Russian President Vladimir Putin sharply criticized Western powers on Thursday for their inability to sufficiently plan for the future of Syria without its president, Bashar Assad, and what to do if terrorists come to power in the country.
Speaking at a meeting of the annual Valdai Discussion Club, which includes high-level Russian officials and foreign political scientists, Putin said he had discussed such Syria issues with his Western counterparts and received only a vague and uncertain response to his questions about their future plans for the war-torn country.
“When I have discussions with my [Western] colleagues, I say: All right, in essence, you want to take their [the terrorists’] side and help them to come to power, but then what?” he said, noting that the United States and its allies had acknowledged the fact that al-Qaida-linked groups are part of the forces fighting Assad’s regime in Syria.
“What are you going to do – take a newspaper and slap them away from this power? But it’s impossible, we know it’s impossible, it just can’t be done,” Putin said, citing the failure of Western attempts to instill democracy in Iraq and Libya though military intervention.
According to a recent study by London-based defense consultancy IHS Jane’s, one-tenth of the 100,000 rebels battling the Syrian government are part of factions linked to al-Qaida.
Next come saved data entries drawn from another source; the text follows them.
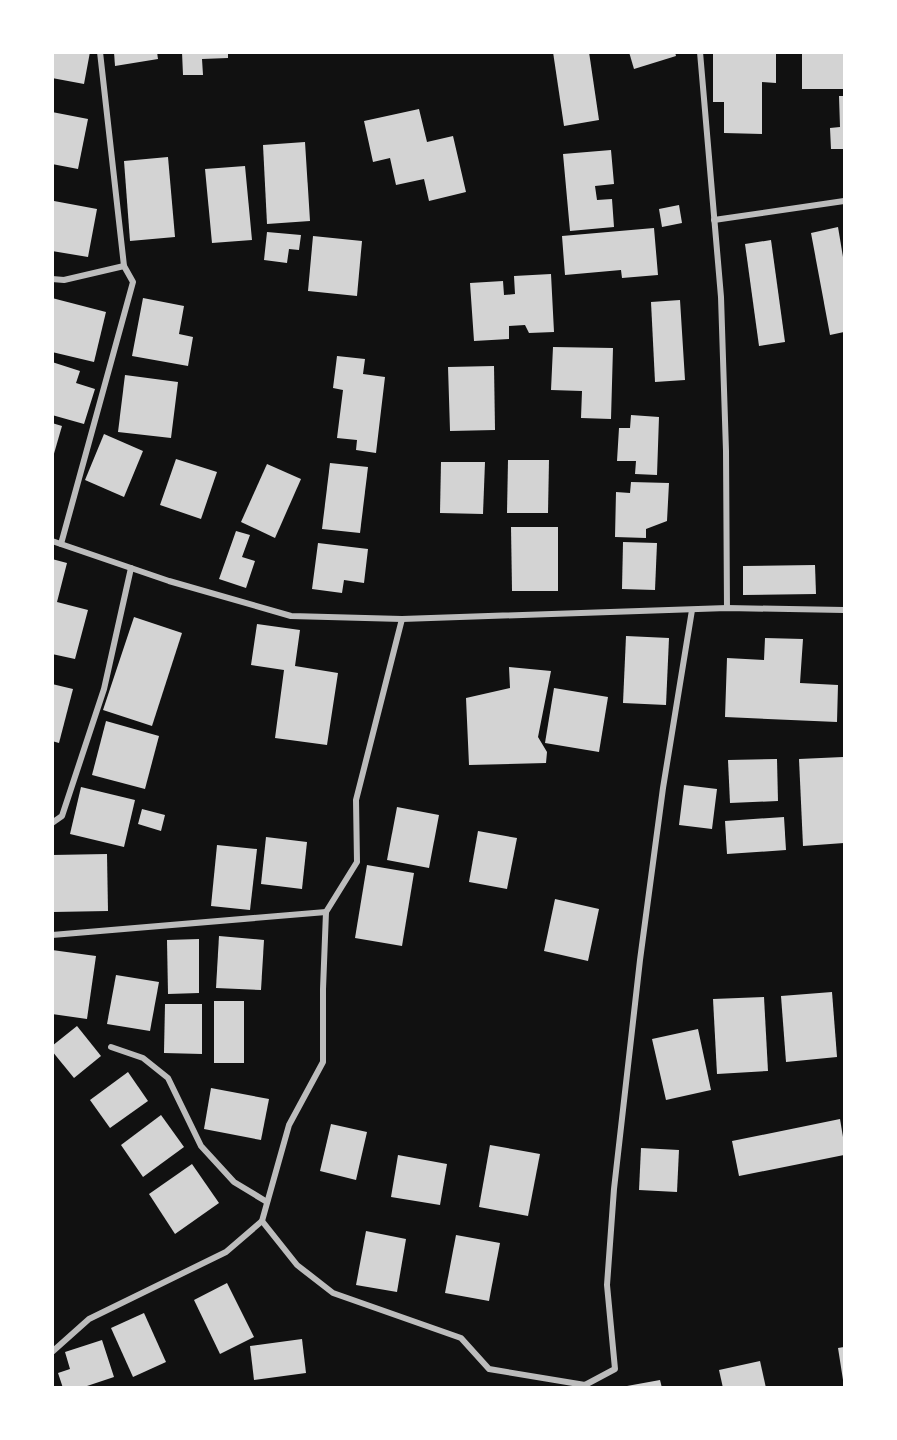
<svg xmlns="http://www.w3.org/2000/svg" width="897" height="1440" viewBox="0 0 897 1440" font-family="Figtree,sans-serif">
<rect width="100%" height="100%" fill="#111"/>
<g fill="#d3d3d3">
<polygon points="52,52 90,52 84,84 52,78"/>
<polygon points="114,52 157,52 158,59 115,66"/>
<polygon points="182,52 228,52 228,58 202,59 203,75 183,75"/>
<polygon points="553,52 589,52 599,120 564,126"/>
<polygon points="629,52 675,52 676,56 634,69"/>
<polygon points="713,52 776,52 776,83 762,82 762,134 724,133 724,102 713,102"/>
<rect x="802" y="52" width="42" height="37"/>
<polygon points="839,96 844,96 844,149 831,149 830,128 840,127"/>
<polygon points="419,109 427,142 453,136 466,192 429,201 424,179 396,185 390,158 373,162 364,121"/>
<polygon points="52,112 88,119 78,169 52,164"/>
<polygon points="305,142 310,221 267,224 263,145"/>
<polygon points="611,150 614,184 595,186 597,200 612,199 614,227 570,231 563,154"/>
<polygon points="168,157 175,237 130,241 124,161"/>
<polygon points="245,166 252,240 212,243 205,169"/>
<polygon points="54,201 97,209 88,257 52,251"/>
<polygon points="679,205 682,223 662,227 659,209"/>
<polygon points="838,227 844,263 844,332 830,335 811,233"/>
<polygon points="654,228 658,275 622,278 621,270 565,275 562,236"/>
<polygon points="267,232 301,235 299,250 289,249 287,263 264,260"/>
<polygon points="313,236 362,241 357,296 308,291"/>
<polygon points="771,240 785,342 759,346 745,244"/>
<polygon points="551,274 554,332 529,333 525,325 509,326 509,339 474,341 470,283 503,281 504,295 515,294 514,276"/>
<polygon points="52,298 106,312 94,362 52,352"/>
<polygon points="143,298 184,306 179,334 193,337 188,366 132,356"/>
<polygon points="680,300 685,380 655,382 651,302"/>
<polygon points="553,347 613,348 611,419 581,418 582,391 551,390"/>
<polygon points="337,356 365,359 363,374 385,377 376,453 356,450 357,440 337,438 343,390 333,388"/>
<polygon points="52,362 80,371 76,383 95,389 84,424 52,415"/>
<polygon points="494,366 495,430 450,431 448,367"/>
<polygon points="125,375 178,382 171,438 118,432"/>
<polygon points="631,415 659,417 657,475 635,474 636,461 617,461 619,428 630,428"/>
<polygon points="52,423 62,426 53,457 52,457"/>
<polygon points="104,434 143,451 124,497 85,480"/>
<polygon points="176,459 217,472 201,519 160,505"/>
<polygon points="508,460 549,460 548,513 507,513"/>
<polygon points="441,462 485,462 483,514 440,513"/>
<polygon points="330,463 368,467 360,533 322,529"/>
<polygon points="267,464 301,479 275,538 241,522"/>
<polygon points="631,482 669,483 667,521 646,529 646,538 615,537 616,492 630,493"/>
<polygon points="511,527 558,527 558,591 512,591"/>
<polygon points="236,531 250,535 242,557 255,561 246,588 219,579"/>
<polygon points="623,542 657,543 655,590 622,589"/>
<polygon points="318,543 368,549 364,583 344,580 342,593 312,589"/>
<polygon points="52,559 67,563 57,602 88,610 75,659 52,654"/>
<polygon points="815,565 816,594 743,595 743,566"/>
<polygon points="134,617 182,633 152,726 103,710"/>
<polygon points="257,624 300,630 295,666 338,673 327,745 275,738 284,670 251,665"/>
<polygon points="626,636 669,638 666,705 623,703"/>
<polygon points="765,638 803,639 800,683 838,685 837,722 725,717 727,658 764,660"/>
<polygon points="509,667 551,671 538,737 547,752 546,763 469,765 466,698 510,688"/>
<polygon points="52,684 73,689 59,743 52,741"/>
<polygon points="554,688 608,697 599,752 545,743"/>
<polygon points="106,721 159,736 145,789 92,775"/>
<polygon points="843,757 844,843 803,846 799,759"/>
<polygon points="777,759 778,801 730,803 728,760"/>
<polygon points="684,785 717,789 712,829 679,825"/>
<polygon points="81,787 135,800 124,847 70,834"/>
<polygon points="397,807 439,815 429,868 387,860"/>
<polygon points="142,809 165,815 161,831 138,824"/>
<polygon points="784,817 786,850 727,854 725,821"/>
<polygon points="478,831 517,838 507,889 469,882"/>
<polygon points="266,837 307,842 302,889 261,884"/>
<polygon points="217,845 257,849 250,910 211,906"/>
<polygon points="107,854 108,911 53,912 52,855"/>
<polygon points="367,865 414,873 402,946 355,938"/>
<polygon points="555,899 599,909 588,961 544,951"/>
<polygon points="219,936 264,940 261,990 216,988"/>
<polygon points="199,939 199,993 168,994 167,940"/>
<polygon points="52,950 96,956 87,1019 52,1014"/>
<polygon points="116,975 159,982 150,1031 107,1024"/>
<polygon points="832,992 837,1057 786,1062 781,996"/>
<polygon points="764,997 768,1071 717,1074 713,999"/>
<rect x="214" y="1001" width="30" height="62"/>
<polygon points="165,1004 202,1004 202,1054 164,1053"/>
<polygon points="77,1026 101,1056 74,1078 52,1051 52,1046"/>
<polygon points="698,1029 711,1090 666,1100 652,1039"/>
<polygon points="128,1072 148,1101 110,1128 90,1100"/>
<polygon points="211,1088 269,1099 261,1140 204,1129"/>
<polygon points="161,1115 184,1147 143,1177 121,1145"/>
<polygon points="840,1119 844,1143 844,1155 739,1176 732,1141"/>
<polygon points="331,1124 367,1132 356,1180 320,1171"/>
<polygon points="490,1145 540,1154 528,1216 479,1207"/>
<polygon points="641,1148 679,1150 677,1192 639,1190"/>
<polygon points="398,1155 447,1164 440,1205 391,1197"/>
<polygon points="192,1164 219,1203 175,1234 149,1194"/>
<polygon points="366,1231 406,1239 397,1292 356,1285"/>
<polygon points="456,1235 500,1243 489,1301 445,1293"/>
<polygon points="227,1283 254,1337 220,1354 194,1300"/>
<polygon points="144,1313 166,1362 133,1377 111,1328"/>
<polygon points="302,1339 306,1373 254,1380 250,1346"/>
<polygon points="102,1340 114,1377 81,1388 63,1388 58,1373 70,1369 65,1352"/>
<polygon points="844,1347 844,1380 843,1380 838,1348"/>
<polygon points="760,1361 766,1388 723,1388 719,1370"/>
<polygon points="660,1380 662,1388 627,1388 627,1386"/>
</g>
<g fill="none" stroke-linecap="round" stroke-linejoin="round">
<g stroke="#bcbcbc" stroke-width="6">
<polyline points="700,52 721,297 726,451 727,608"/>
<polyline points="714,220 844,201"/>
<polyline points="52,279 64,280 124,266"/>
<polyline points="52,541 169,581 291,616 402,619 727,608 844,610"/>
<polyline points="61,544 133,282 124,266 100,52"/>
<polyline points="52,823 62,816 104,689 131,568"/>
<polyline points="52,935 326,912"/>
<polyline points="111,1047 143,1058 168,1078 201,1146 234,1182 267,1202"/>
<polyline points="262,1221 297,1265 333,1293 461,1338 489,1369 585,1385 615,1369 607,1285 614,1189 640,960 663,788 692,610"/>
<polyline points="52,1352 89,1319 226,1252 262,1221 289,1125 323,1062 323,989 326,912 357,862 356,800 402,619"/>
</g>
</g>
<rect width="897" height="1440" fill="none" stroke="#ffffff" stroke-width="108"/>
</svg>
Radical Islamist factions are pushing for domination over secular rebel groups, the report said.
Putin reiterated that the use of force in Syria could be authorized only by the UN Security Council rather than as a result of a unilateral decision taken by a country that deems itself “invulnerable.”
Putin said that the consensus on issues of war and peace has been the founding principle of the United Nations and that going against the consensus would undermine the very essence of this international organization.
“It would be a blow to world order, rather than to Syria,” Putin said.
The Russian president reaffirmed that the Syrian crisis could be resolved only through an internal dialogue between the government and opposition forces.
“No matter how hard it would be, we must persuade them to find common points, to come to an agreement, to find the balance of interests,” he said. “Only then may the situation in the country become stable for a long time, or even normalize.”
Putin also pointed out that the use of chemical weapons, which prompted the threat of military intervention in Syria, was most likely a provocation that must be thoroughly investigated.
“If we finally get the answer to the question of who did it, who committed this crime … then we will make the next step,” he said, refusing to blame either side before an indisputable conclusion has been made.
At the same time, he expressed hope that the Syrian government would follow through on its commitment to join the UN Chemical Weapons Convention and destroy its stockpiles of chemical weapons.